Fare il meglio che si può con quello che si ha a disposizione
sul momento. Forse è questo che fa la differenza tra un
buonissimo giocatore e un campione. E Novak Djokovic ha
applicato ancora una volta questa regola così esclusiva contro
Borna Coric sul campo centrale di Monte-Carlo. Sarà chiamato a
farlo nuovamente, anzi di più, contro Dominic Thiem. È un
sorteggio sadico quello che fa giocare in ottavi una partita
che potrebbe essere tranquillamente una finale. I precedenti
dicono 5 a 1 a favore del serbo, 2 a 1 se guardiamo solo alle
partite che si sono giocate sulla terra battuta, la superficie
prediletta dell’austriaco. I tre incontri hanno avuto un
contesto simile ma esiti completamente diversi. Nel 2016 Nole
dominò la semifinale del Roland Garros, a poche ore
dall’apoteosi della sua carriera. Battuto Murray in finale,
Djokovic divenne il primo da Rod Laver nel 1969 a detenere
contemporaneamente tutti e quattro i titoli Major, una cosa mai
riuscita né a Federer né a Nadal.

Dodici mesi dopo il serbo aveva già manifestato i primi segnali
della crisi, ma nella semifinale degli Internazionali d’Italia
aveva giocato come un assatanato contro Thiem, che arrivava
dalla vittoria in quarti con Nadal. Allora Nole è tornato, ci
si è detti. Invece no. Perché il serbo il giorno dopo era
spento in finale con Sasha Zverev. E ancora più spento nei
quarti del Roland Garros, quando l’austriaco ne aveva
progressivamente messo in luce le difficoltà fisiche e mentali,
rappresentate in pieno dal punteggio in calando, culminato nel
6-0 del terzo set: una resa. Da lì Djokovic non si sarebbe più
ripreso. E poco dopo sarebbero arrivati il ritiro a Wimbledon e
la decisione di mettersi in vacanza.

Nel frattempo Thiem è entrato tra i primi cinque giocatori del
mondo. Ma se ci fosse una classifica divisa tra superfici, il
suo secondo posto dietro Nadal sul rosso sarebbe
incontestabile. Eccoci dunque ai nostri ottavi in riva al Mar
Mediterraneo. L’austriaco ritrova l’amata terra ma ci è
arrivato scomodo, per colpa di una distorsione alla caviglia.
Fermo da Indian Wells, ha faticato moltissimo per superare
l’intraprendente Andrey Rublev martedì. Il russo ha recuperato
da 1-4 nel terzo set e ha mancato un match point quando ha
servito sul 5-4. Probabilmente a Thiem serve ancora qualche
partita per mettere a punto il suo tennis.
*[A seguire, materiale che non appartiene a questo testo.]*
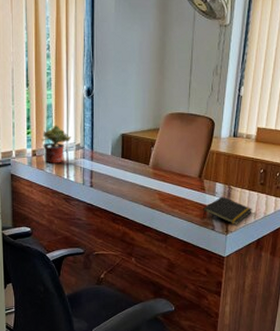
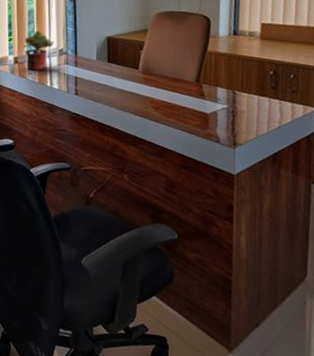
notepad: present [202,196,253,225] -> none [203,103,265,137]

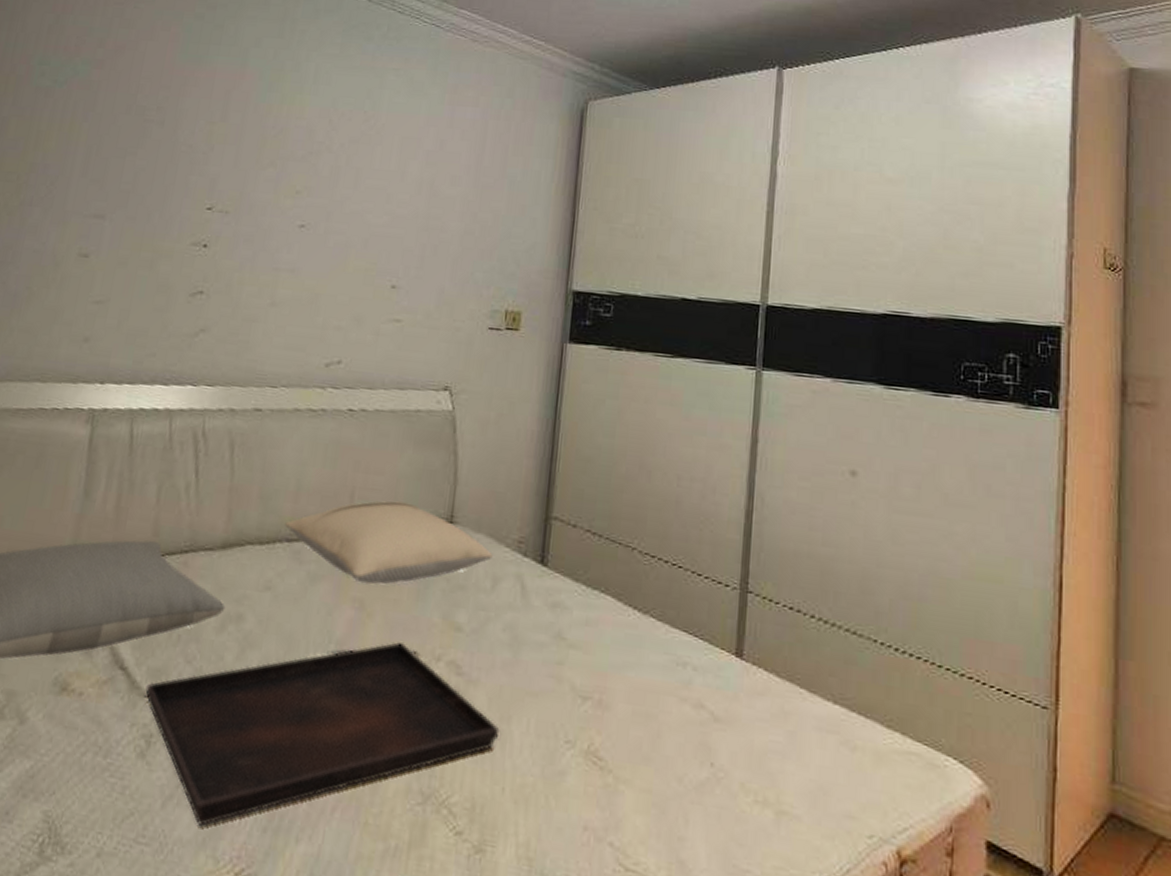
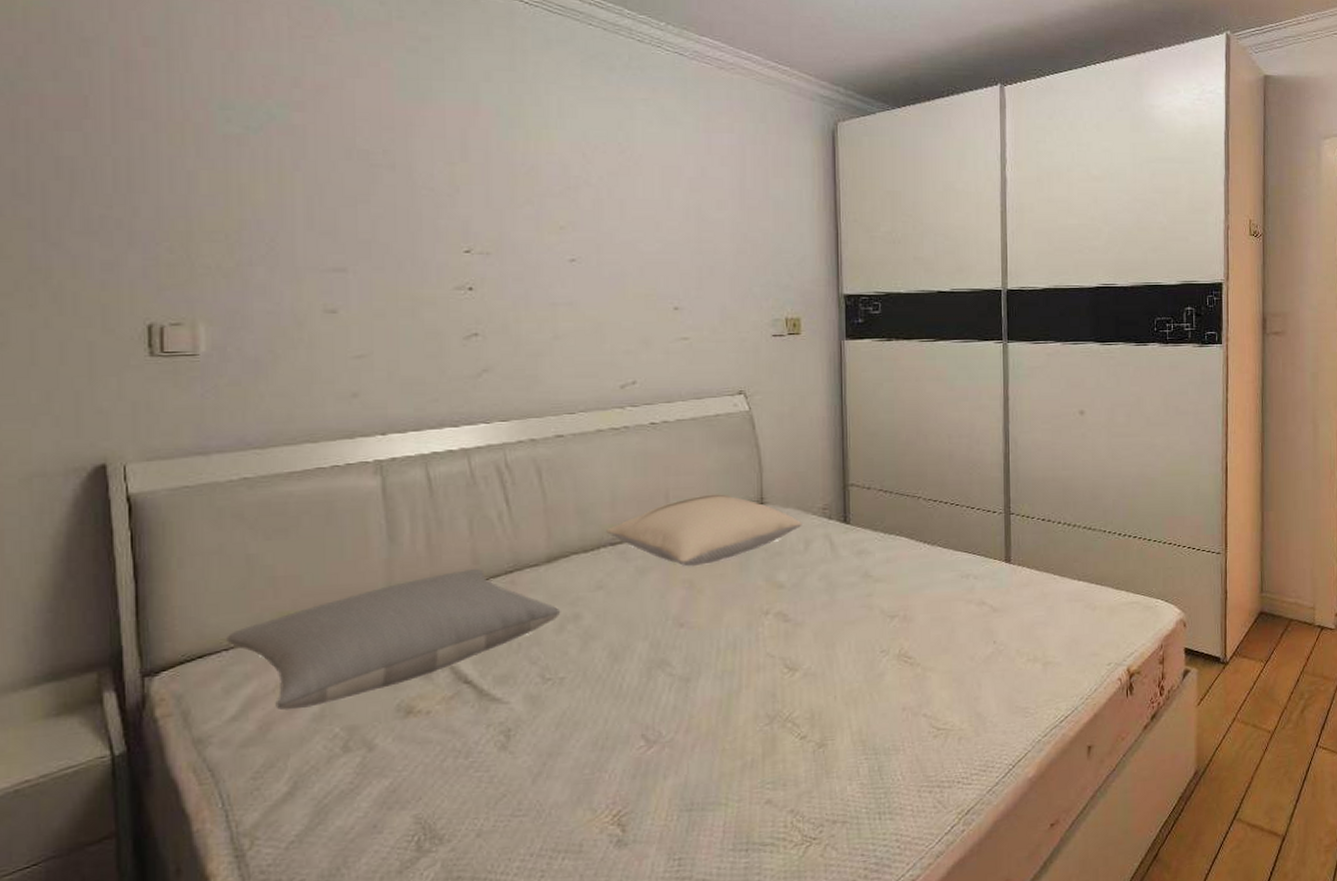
serving tray: present [145,642,500,827] -> none [495,607,827,790]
Ne ha bisogno tante, di partite, Djokovic, che è stato ben
felice di essere stato costretto a giocarne due in questo
torneo. Inutile la prima con Lajovic, fondamentale la seconda,
quella vinta con Coric tirando fuori il meglio nei momenti
importanti. Nonostante  i nove match point sfumati uno
dopo l’altro, è riuscito a procurarsene un decimo, quello
decisivo. Sono pillole di fiducia che servono a far tornare
l’entusiasmo, che alimentano il serbatoio di auto-stima.
Djokovic ha giocato contro pronostico contro Coric e ha vinto.
Perciò dobbiamo considerarlo un po’ meno sfavorito contro
Thiem. Difficile dire cosa succederà. Sono quasi sempre stati
match a senso unico. Questa volta potrebbe esserci molto
equilibrio. Visto che nessuno dei due è al meglio, alla fine
prevarrà chi sarà più disposto a rischiare.